More recently, however, Melco's hand has improved. It's found ways to grab more customers, and has a huge new casino on tap. The Chinese government is now limiting new competition, aiding all the local houses. Meanwhile, shares of the Sands and Wynn are getting pounded by fears about a weak U.S. economy.
Bargain hunters have begun to take note. "This is a very interesting story, and one worth beginning to start revisiting," says Philip Ehrmann, an Asia specialist and long-term Macau skeptic at Jupiter Asset Management in London. Others say that Melco's stock, which has risen from a low of 8.2 to 13 recently, could top its recent high of 19, about a 50% gain, and even go well beyond that in the next few years.

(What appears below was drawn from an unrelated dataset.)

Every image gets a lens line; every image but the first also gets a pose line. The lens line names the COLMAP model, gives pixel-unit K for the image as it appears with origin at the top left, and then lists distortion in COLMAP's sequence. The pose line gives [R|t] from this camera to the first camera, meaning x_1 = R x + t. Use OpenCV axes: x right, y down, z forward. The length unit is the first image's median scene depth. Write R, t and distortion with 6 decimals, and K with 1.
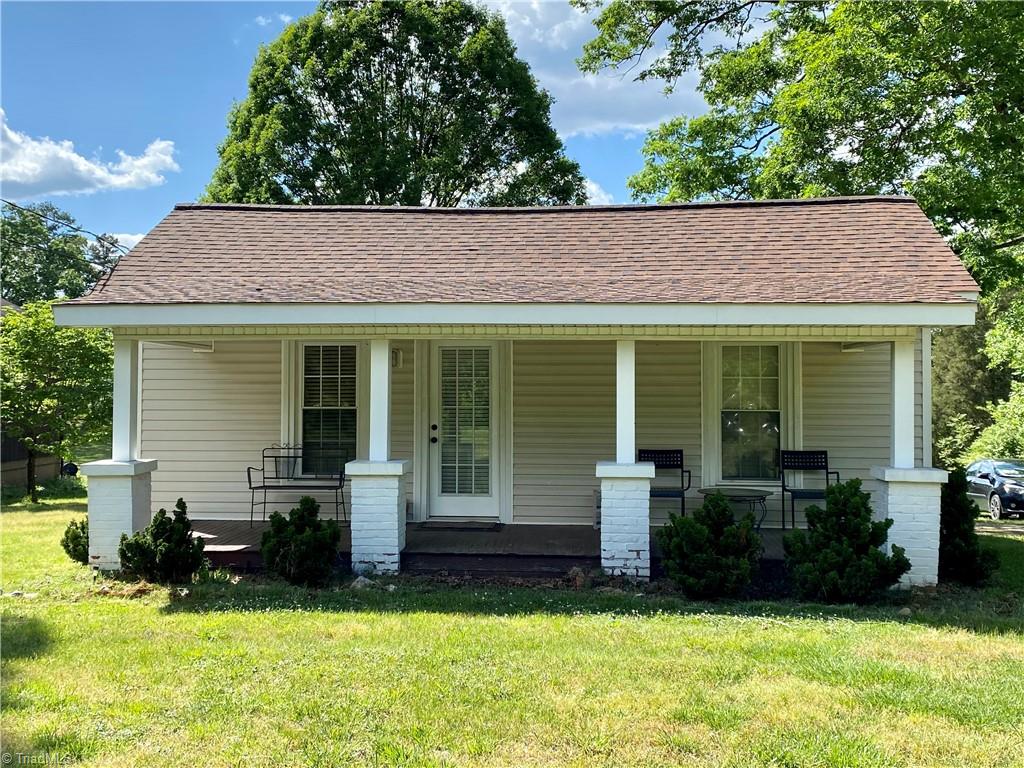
lens RADIAL K [[1088.5, 0, 512.2], [0, 1088.5, 398.4], [0, 0, 1]] dist [0.078433, -0.013765]
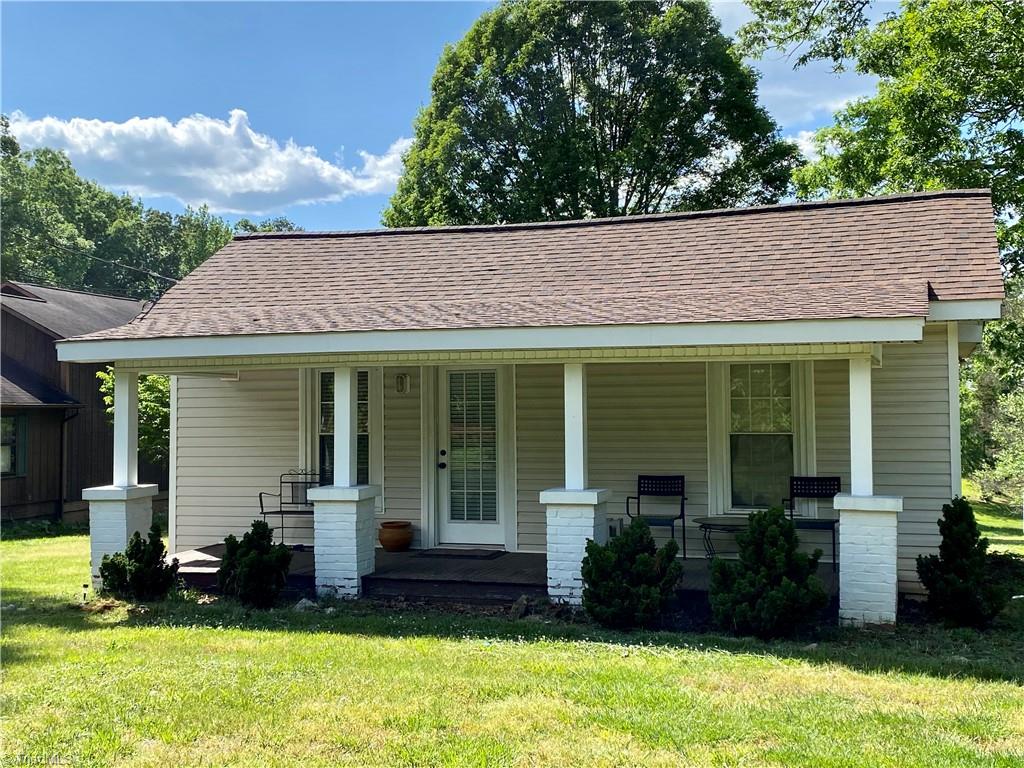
lens RADIAL K [[1261.0, 0, 512.0], [0, 1261.0, 384.0], [0, 0, 1]] dist [0.093977, -0.007186]
pose [[0.970087, -0.017241, -0.242144, 0.275679], [0.010892, 0.999562, -0.027532, -0.003548], [0.242512, 0.024071, 0.969850, -0.094232]]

Melco's ups and downs mirror those of other casinos in Macau. In 2006, gaming revenues at the former Portuguese colony outstripped those of Las Vegas as lavish new casinos attracted China's newly rich. The Sands casino made back its investment in its first year, and there are high hopes for its Venetian Macau.

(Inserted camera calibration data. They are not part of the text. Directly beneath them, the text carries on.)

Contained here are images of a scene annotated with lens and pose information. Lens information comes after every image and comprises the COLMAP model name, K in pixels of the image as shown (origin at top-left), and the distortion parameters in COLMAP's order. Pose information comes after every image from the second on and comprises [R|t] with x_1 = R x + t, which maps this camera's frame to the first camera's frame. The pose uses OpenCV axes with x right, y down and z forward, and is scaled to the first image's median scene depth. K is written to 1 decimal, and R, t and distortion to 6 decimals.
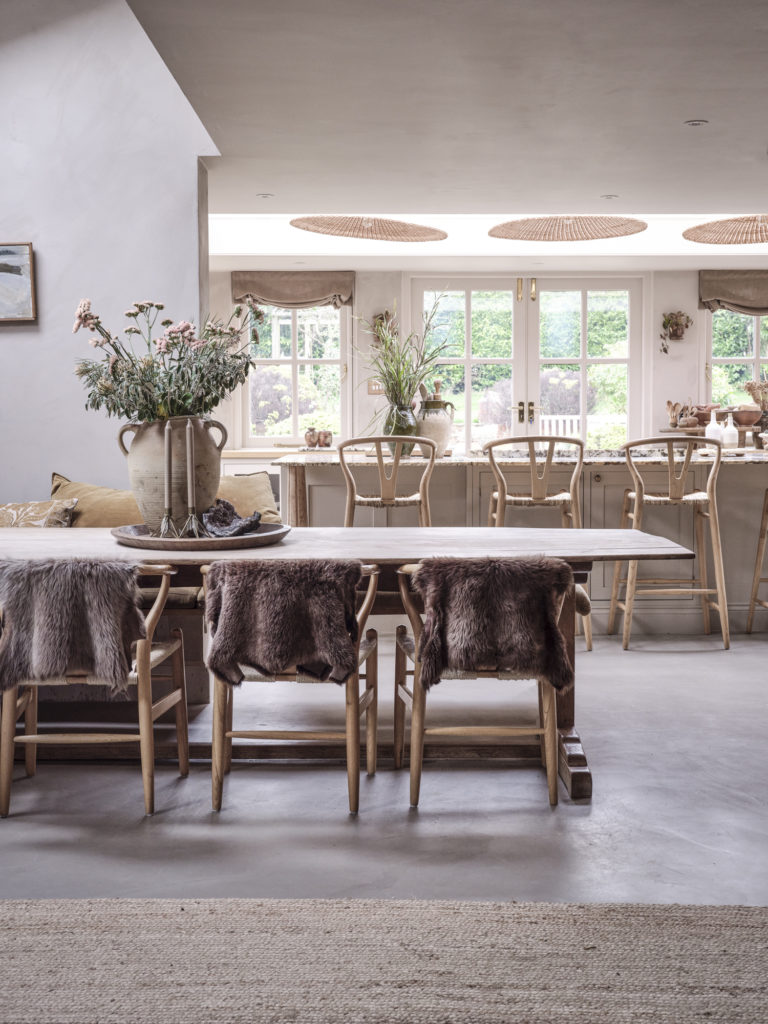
lens RADIAL K [[1345.4, 0, 392.3], [0, 1345.4, 510.3], [0, 0, 1]] dist [0.004156, -0.018146]
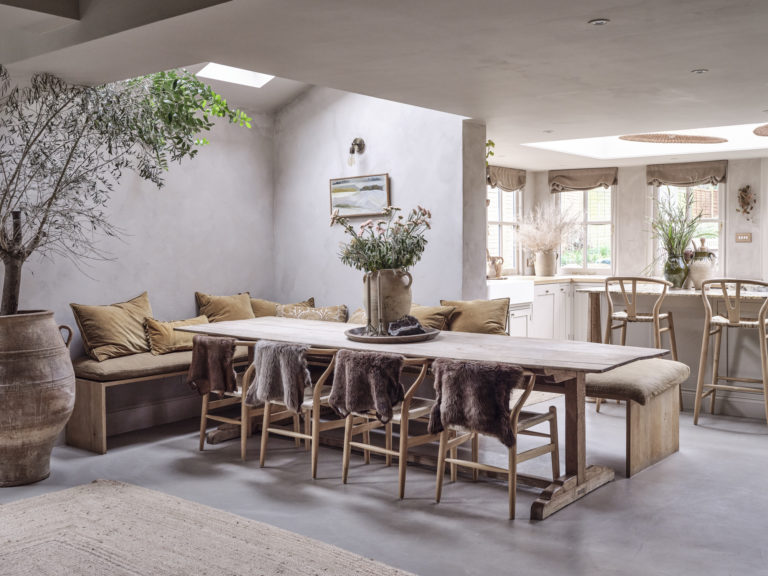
lens RADIAL K [[828.3, 0, 380.4], [0, 828.3, 259.3], [0, 0, 1]] dist [0.003317, 0.004814]
pose [[0.773235, 0.010724, -0.634029, 0.564074], [-0.041440, 0.998574, -0.033648, -0.045294], [0.632765, 0.052292, 0.772577, 0.113312]]
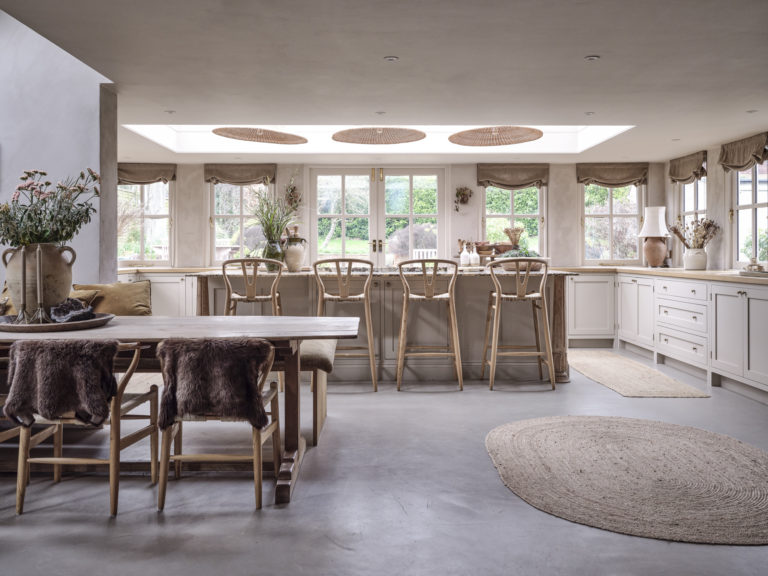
lens RADIAL K [[728.5, 0, 382.6], [0, 728.5, 250.6], [0, 0, 1]] dist [0.005630, -0.004789]
pose [[0.999995, 0.000686, 0.002924, 0.228868], [-0.000477, 0.997486, -0.070856, -0.003315], [-0.002965, 0.070854, 0.997482, 0.176097]]
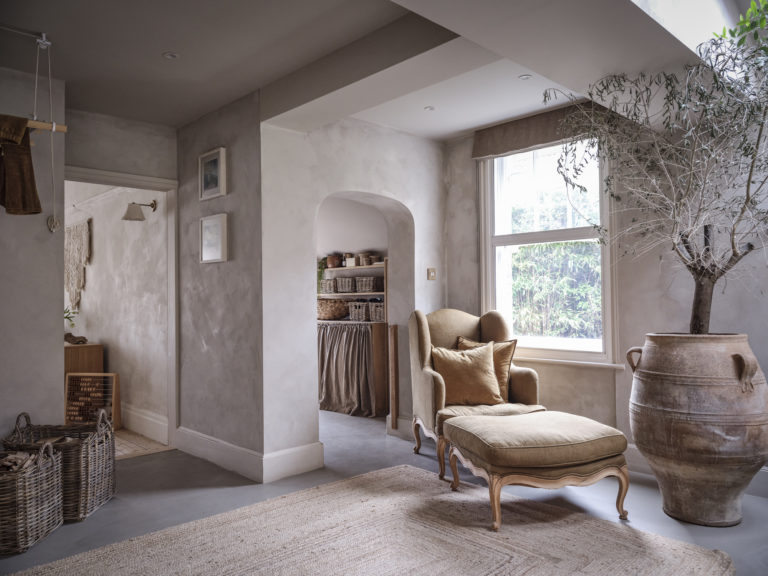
lens RADIAL K [[573.7, 0, 383.6], [0, 573.7, 284.9], [0, 0, 1]] dist [0.001916, -0.009039]
pose [[-0.723953, -0.001895, -0.689846, 0.266944], [-0.033626, 0.998904, 0.032545, -0.061022], [0.689029, 0.046758, -0.723224, 0.879962]]
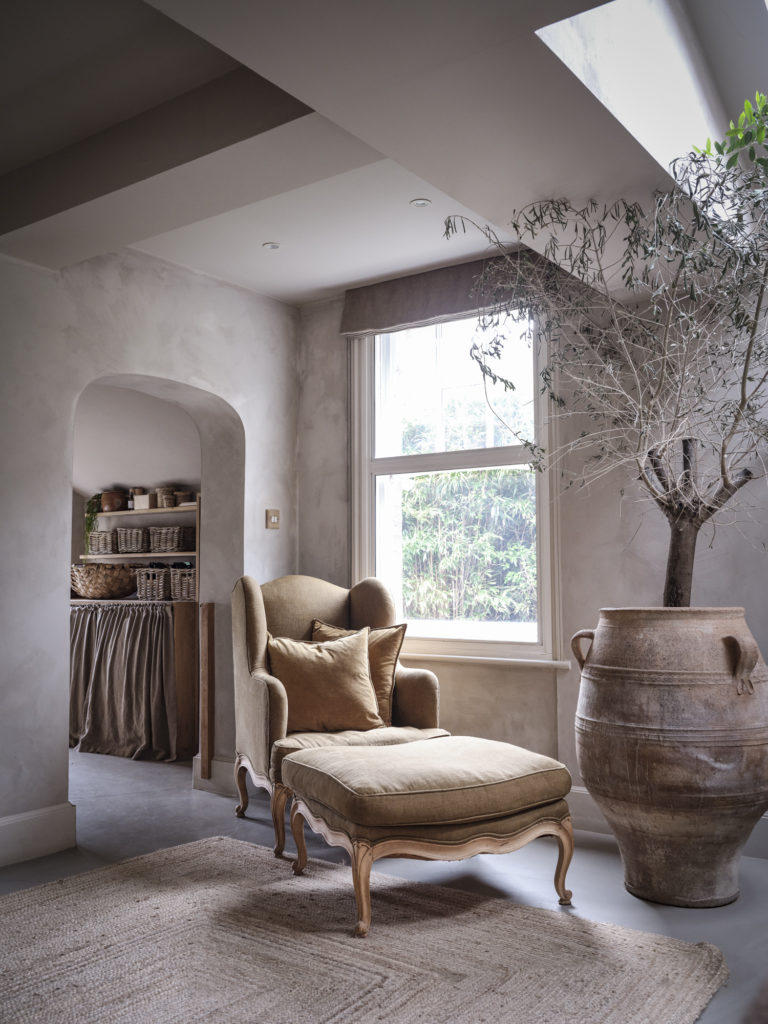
lens RADIAL K [[916.6, 0, 378.8], [0, 916.6, 515.1], [0, 0, 1]] dist [-0.005493, -0.004458]
pose [[-0.587419, -0.044307, -0.808070, 0.233232], [-0.049268, 0.998606, -0.018940, -0.039580], [0.807782, 0.028686, -0.588783, 0.876338]]
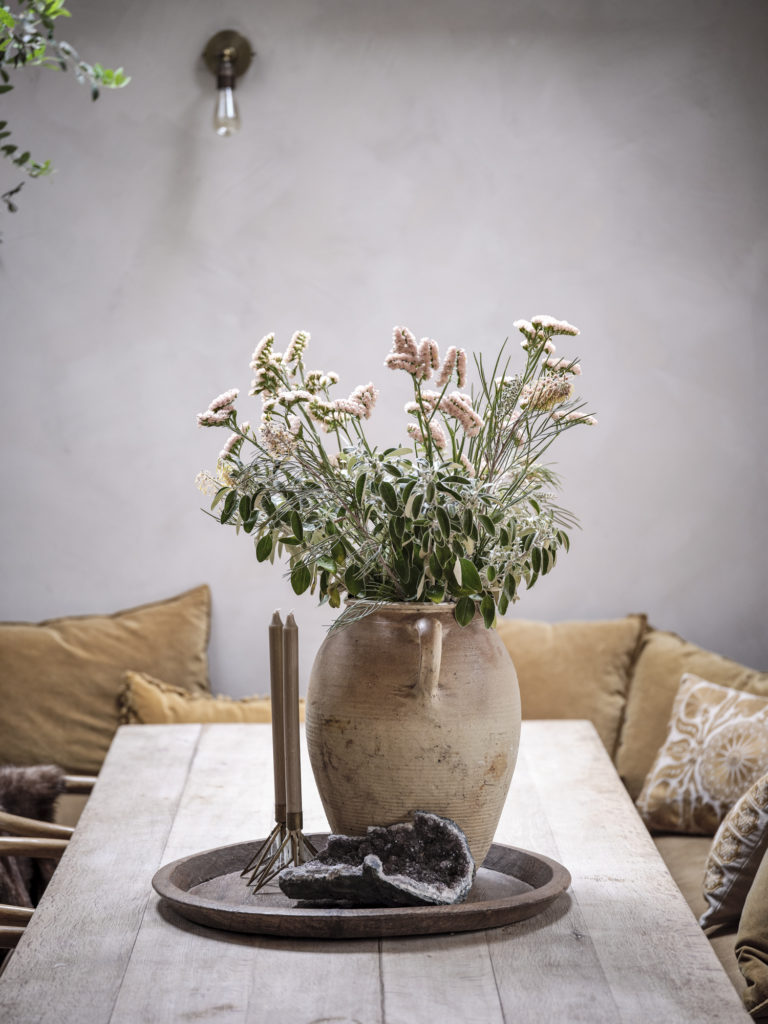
lens RADIAL K [[2800.0, 0, 251.4], [0, 2800.0, 552.7], [0, 0, 1]] dist [-0.005546, 0.534033]
pose [[-0.047025, 0.094765, -0.994388, 0.730028], [-0.069139, 0.992793, 0.097882, -0.170022], [0.996498, 0.073354, -0.040134, 1.001281]]
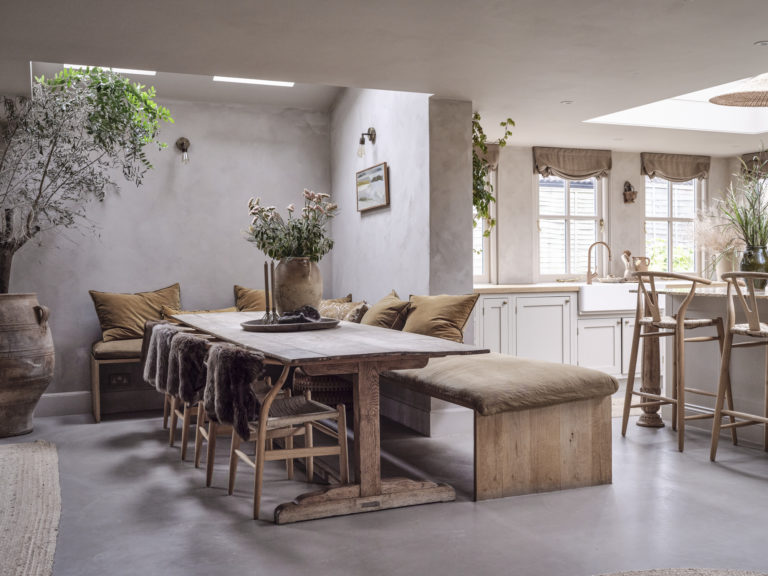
lens RADIAL K [[818.4, 0, 381.1], [0, 818.4, 283.2], [0, 0, 1]] dist [0.012105, -0.021323]
pose [[0.380239, 0.021589, -0.924636, 0.906059], [-0.058053, 0.998313, -0.000564, -0.042374], [0.923064, 0.053892, 0.380851, 0.702045]]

But a spate of openings began to pressure results: Macau currently lets six companies operate 29 casinos. Last week, the Sands announced it lost money in its first quarter, hurt by competition from MGM Mirage (MGM) and from the loss of high rollers to rivals like Melco's Crown Macau, which grew out of Melco's partnership with Australia's Crown Ltd. (CWN.Australia), run by casino impresario James Packer.
The company came public in the U.S. last summer, and is 38% owned by Melco International Development (0200.Hong Kong), in which Lawrence Ho has a big stake.

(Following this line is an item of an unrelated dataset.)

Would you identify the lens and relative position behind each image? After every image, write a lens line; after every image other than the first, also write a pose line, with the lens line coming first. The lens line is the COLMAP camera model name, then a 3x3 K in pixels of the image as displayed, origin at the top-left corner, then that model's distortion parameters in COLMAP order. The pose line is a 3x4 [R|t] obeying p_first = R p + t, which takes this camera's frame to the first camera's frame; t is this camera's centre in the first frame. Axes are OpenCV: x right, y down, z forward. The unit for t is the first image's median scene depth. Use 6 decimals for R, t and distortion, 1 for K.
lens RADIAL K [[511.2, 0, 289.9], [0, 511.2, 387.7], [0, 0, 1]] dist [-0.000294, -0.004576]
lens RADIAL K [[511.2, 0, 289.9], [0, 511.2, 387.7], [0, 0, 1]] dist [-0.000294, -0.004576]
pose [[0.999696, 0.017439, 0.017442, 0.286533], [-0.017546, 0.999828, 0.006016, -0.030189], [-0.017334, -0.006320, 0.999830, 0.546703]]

Melco didn't get off to a fast start. It opened Crown Macau in a remote corner called Taipa Island, where it snagged just 1% of the market, unlike the stellar performances of the local Wynn or Sands resorts, or the market-dominating Sociedade de Jogos de Macau run by Ho père. But Ho fils quickly boosted his numbers by striking a controversial deal with A-Max Holdings (959.Hong Kong), a company that represents 10 junket operators that are paid commissions to bring in high rollers, or VIPs. To qualify for VIP status, a gambler must plunk down at least HK$1 million ($128,000) at the tables per visit.
The arrangement sacrificed some margin: "We really adjusted," recalls Ho, who was educated in Canada.
As he explains: "Slots have the highest Ebitda [earnings before interest, taxes, depreciation, and amortization] margins — about 40%. For mass [market], it's 30%. But for VIP, it's in the high single-digits." Still, that's offset by volume.